**What you are asked to do:** Transcribe the listing below only from the line with "index tip: (922, 942)" up to and including the line with "pinky tip: (956, 1007)".

**Supplied records:**
* * * *
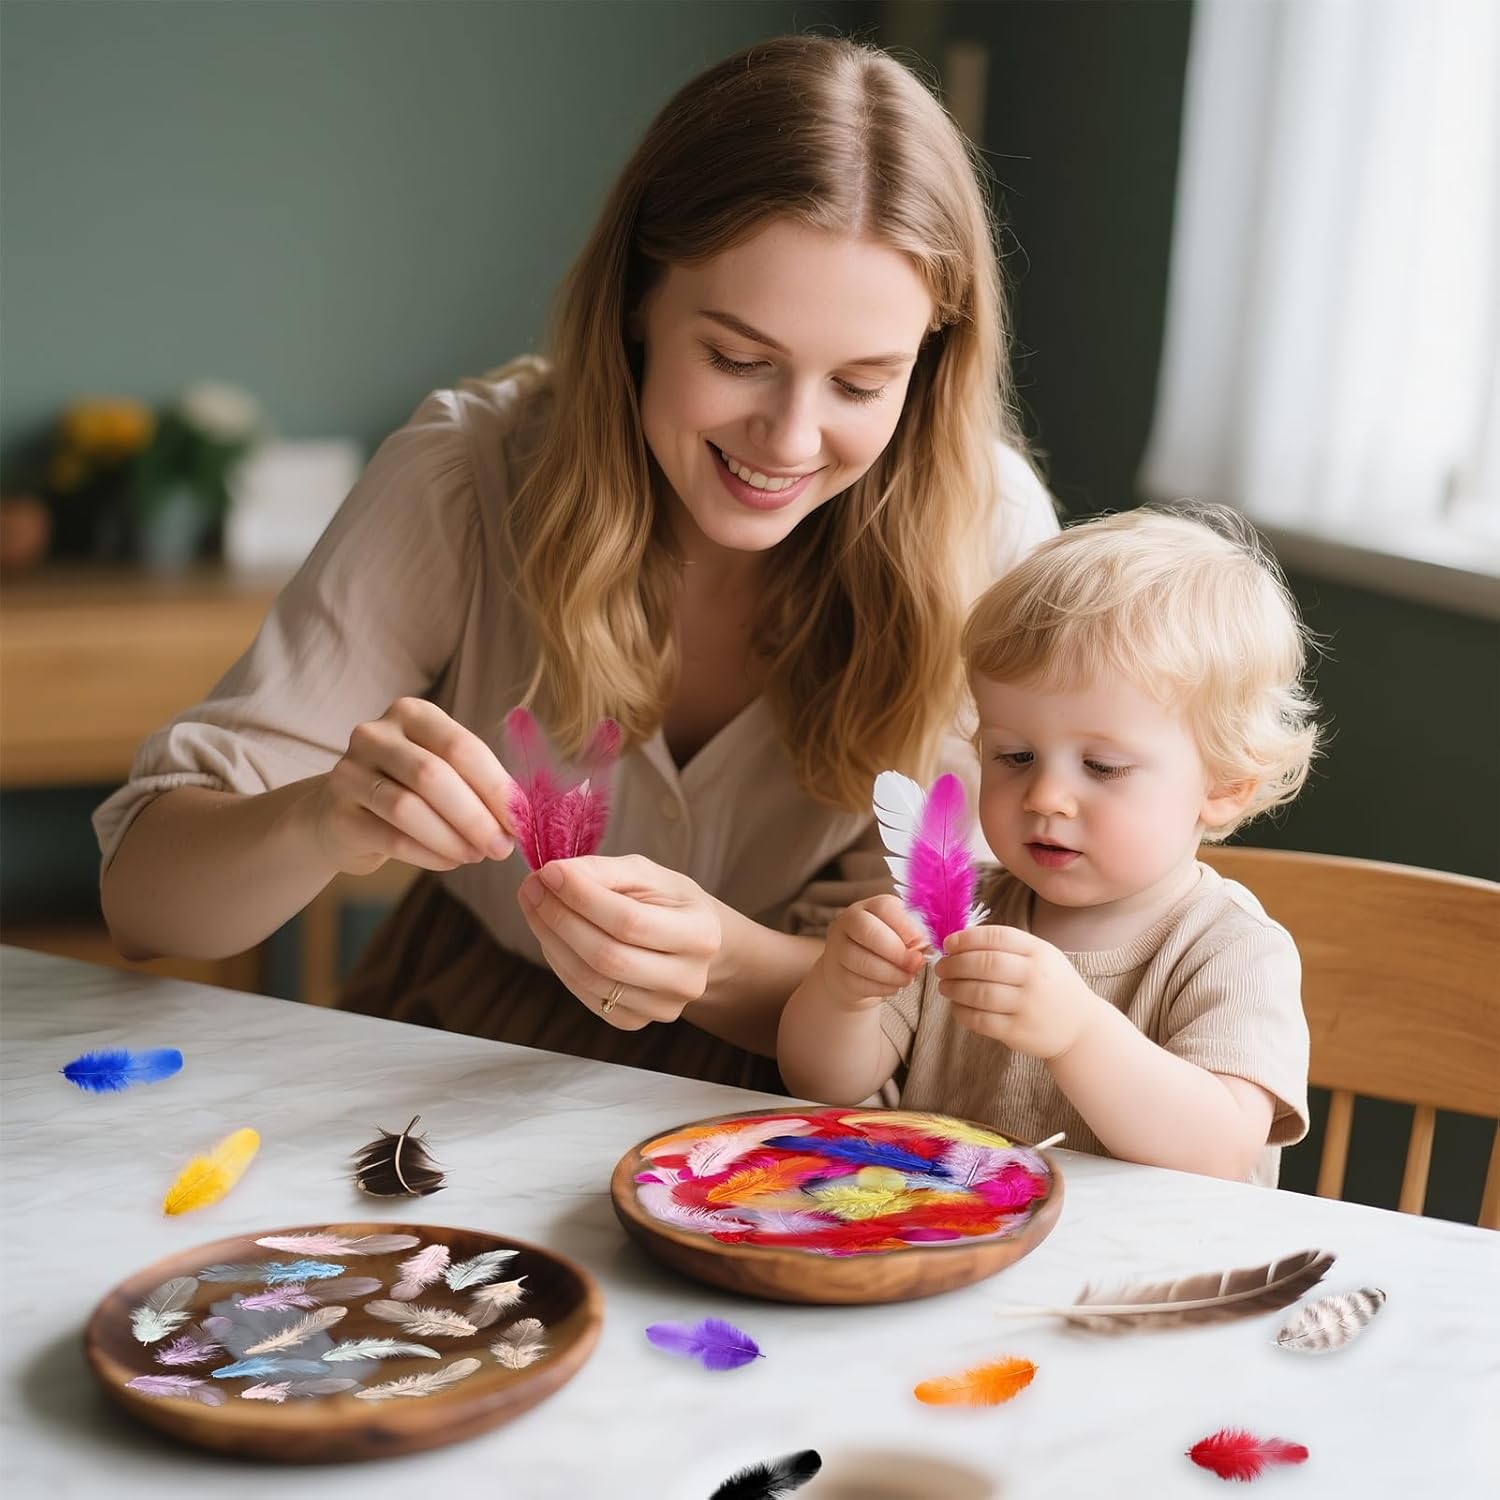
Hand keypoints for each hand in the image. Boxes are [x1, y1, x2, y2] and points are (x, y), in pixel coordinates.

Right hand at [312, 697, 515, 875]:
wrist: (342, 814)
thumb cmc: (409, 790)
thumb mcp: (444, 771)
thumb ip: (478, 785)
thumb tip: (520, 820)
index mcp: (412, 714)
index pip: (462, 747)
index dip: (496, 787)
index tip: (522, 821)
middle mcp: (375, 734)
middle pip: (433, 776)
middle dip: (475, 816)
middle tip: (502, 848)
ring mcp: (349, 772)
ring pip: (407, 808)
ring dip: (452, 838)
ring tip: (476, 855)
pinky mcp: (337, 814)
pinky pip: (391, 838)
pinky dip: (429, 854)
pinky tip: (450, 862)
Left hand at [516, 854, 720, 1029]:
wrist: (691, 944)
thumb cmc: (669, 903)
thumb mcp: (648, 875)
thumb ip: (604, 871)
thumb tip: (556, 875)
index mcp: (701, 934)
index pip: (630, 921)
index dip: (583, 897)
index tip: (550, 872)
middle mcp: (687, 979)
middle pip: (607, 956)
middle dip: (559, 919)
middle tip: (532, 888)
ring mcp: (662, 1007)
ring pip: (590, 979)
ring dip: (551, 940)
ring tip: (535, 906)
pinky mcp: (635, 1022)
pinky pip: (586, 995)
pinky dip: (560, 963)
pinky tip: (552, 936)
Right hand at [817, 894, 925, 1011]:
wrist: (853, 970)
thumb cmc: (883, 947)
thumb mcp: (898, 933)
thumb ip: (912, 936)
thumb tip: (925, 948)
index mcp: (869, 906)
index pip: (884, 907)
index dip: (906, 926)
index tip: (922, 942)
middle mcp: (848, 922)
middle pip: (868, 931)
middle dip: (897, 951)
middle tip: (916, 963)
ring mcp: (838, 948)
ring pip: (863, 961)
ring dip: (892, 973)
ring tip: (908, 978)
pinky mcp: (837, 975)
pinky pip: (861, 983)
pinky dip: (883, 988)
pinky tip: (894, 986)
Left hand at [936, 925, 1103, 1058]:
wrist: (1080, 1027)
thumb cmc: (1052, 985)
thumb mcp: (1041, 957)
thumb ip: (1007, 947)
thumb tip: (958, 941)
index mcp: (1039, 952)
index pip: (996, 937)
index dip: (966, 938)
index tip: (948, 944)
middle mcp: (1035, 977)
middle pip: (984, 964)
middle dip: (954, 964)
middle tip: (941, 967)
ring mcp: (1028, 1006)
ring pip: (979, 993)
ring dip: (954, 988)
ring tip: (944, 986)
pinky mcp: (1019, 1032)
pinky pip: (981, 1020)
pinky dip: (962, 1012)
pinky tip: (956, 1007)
* * * *
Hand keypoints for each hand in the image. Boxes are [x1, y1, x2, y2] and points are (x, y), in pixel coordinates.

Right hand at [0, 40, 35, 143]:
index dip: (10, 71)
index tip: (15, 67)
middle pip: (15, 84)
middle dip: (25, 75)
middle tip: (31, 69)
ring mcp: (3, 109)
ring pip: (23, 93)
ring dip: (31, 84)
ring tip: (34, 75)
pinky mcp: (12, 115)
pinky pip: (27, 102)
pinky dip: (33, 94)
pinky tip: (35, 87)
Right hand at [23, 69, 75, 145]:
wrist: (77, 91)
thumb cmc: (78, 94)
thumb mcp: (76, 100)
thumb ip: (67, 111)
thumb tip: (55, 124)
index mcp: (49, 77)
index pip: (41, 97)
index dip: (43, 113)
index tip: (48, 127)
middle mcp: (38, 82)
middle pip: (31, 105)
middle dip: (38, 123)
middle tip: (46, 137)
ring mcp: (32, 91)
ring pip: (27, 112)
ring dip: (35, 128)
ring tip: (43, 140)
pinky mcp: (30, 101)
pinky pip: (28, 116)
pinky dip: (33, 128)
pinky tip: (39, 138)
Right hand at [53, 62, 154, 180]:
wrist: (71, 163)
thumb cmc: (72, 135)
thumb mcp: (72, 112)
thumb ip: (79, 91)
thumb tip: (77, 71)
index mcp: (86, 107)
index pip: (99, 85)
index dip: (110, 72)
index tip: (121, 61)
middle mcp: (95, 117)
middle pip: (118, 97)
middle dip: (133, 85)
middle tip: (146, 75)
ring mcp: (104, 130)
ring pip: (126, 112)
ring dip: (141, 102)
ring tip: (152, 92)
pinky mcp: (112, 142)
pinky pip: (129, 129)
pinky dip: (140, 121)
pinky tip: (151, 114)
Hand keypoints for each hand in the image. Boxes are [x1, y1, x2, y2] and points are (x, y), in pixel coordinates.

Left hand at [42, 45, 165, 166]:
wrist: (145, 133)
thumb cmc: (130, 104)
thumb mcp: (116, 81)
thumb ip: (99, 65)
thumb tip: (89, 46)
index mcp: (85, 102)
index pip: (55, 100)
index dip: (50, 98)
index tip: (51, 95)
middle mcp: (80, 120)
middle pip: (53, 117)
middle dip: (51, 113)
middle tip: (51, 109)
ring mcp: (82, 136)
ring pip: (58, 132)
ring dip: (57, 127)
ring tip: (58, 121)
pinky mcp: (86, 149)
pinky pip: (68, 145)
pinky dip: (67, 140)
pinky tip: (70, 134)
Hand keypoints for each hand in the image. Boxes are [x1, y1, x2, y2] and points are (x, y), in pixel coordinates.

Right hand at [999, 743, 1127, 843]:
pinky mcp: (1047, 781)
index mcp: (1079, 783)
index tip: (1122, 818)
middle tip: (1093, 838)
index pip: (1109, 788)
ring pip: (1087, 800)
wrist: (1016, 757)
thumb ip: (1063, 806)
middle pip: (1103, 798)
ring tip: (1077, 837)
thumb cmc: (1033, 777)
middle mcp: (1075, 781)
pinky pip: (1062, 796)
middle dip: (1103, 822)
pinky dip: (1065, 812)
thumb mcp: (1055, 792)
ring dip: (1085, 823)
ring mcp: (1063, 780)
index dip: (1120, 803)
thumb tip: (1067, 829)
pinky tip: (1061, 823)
* * * *
**Reply:**
index tip: (922, 942)
middle mcp: (848, 922)
middle pip: (868, 931)
middle dip: (897, 951)
middle tip: (916, 963)
ring mcp: (838, 948)
ring pip: (863, 961)
ring dip: (892, 973)
ring tip: (908, 978)
pinky mcp: (837, 975)
pinky pip: (861, 983)
pinky dip: (883, 988)
pinky tip: (894, 986)
Left hand at [936, 925, 1103, 1058]:
wrist: (1080, 1027)
thumb cmc: (1052, 985)
thumb mcp: (1041, 957)
thumb ip: (1007, 947)
thumb tip: (958, 941)
index mcp: (1039, 952)
index pip: (996, 937)
index dip: (966, 938)
index tip: (948, 944)
middle mcp: (1035, 977)
middle pip: (984, 964)
middle dip: (954, 964)
middle tip: (941, 967)
ring mcp: (1028, 1006)
ring pip: (979, 993)
ring dip: (954, 988)
ring tip: (944, 986)
pinky mcp: (1019, 1032)
pinky pip: (981, 1020)
pinky dip: (962, 1012)
pinky tip: (956, 1007)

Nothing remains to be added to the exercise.